**PERMINTAAN TUGAS**. Kembalikan kutipan tanpa perubahan dari teks tentang gugatan, dari "Sabtu, 21 April" sampai "lain dapat dikembalikan.".

══ BAGIAN DOKUMEN ══

Sabtu, 21 April 2012


Gugatan
Gugatan bersal dari kata gugat yang artinya guncang, dakwa, adu, dan tuntut. Secara istilah gugatanadalah pegajuan penuntutan hak yang dilakukan oleh seseorang baik lisan maupun tulisan untuk memperoleh haknya kembali yang berada dibawah kekuasaan orang lain melalui jalur peradilan. Orang yang yang mengajukan gugatan disebut penggugat, sedangkan orang yang digugat disebut juga dengan tergugat. Orang yang merasa dirugikanlah yang mengajukan gugatan agar haknya yang berada dibawah kekuasaan orang lain dapat dikembalikan.

═══
══ DATA MENTAH ══

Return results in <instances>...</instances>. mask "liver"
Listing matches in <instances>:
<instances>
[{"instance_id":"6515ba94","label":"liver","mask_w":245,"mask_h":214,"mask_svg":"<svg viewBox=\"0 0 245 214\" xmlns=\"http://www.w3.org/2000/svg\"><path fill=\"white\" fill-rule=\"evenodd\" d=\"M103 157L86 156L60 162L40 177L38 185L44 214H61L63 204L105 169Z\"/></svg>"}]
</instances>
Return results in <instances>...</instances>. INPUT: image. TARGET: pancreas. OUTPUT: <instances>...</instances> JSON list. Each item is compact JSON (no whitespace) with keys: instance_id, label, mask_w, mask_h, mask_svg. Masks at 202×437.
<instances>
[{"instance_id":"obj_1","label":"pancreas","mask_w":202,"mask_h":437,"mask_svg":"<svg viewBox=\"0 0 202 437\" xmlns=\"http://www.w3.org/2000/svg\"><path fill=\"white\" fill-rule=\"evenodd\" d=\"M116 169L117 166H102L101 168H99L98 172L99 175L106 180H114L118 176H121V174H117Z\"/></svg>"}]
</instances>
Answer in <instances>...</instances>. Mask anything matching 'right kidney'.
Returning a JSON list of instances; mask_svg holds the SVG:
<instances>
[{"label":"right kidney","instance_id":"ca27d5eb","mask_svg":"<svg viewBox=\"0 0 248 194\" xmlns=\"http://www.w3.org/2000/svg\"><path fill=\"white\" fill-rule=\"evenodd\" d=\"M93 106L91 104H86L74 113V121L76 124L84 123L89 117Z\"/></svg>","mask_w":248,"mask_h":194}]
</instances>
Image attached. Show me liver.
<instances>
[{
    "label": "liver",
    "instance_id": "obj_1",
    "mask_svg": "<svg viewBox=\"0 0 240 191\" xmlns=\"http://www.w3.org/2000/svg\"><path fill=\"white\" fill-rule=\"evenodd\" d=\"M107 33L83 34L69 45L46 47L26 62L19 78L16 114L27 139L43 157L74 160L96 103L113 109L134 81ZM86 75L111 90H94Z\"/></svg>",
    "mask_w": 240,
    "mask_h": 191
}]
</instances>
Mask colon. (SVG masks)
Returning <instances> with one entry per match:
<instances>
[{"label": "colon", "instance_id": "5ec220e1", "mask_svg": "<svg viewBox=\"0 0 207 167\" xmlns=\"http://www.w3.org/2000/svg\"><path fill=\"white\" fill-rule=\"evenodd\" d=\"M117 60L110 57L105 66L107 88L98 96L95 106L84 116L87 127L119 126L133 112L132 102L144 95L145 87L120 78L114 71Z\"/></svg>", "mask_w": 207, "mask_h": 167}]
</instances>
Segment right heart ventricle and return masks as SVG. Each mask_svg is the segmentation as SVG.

═══

**HASIL LATIHAN**.
Sabtu, 21 April 2012


Gugatan
Gugatan bersal dari kata gugat yang artinya guncang, dakwa, adu, dan tuntut. Secara istilah gugatanadalah pegajuan penuntutan hak yang dilakukan oleh seseorang baik lisan maupun tulisan untuk memperoleh haknya kembali yang berada dibawah kekuasaan orang lain melalui jalur peradilan. Orang yang yang mengajukan gugatan disebut penggugat, sedangkan orang yang digugat disebut juga dengan tergugat. Orang yang merasa dirugikanlah yang mengajukan gugatan agar haknya yang berada dibawah kekuasaan orang lain dapat dikembalikan.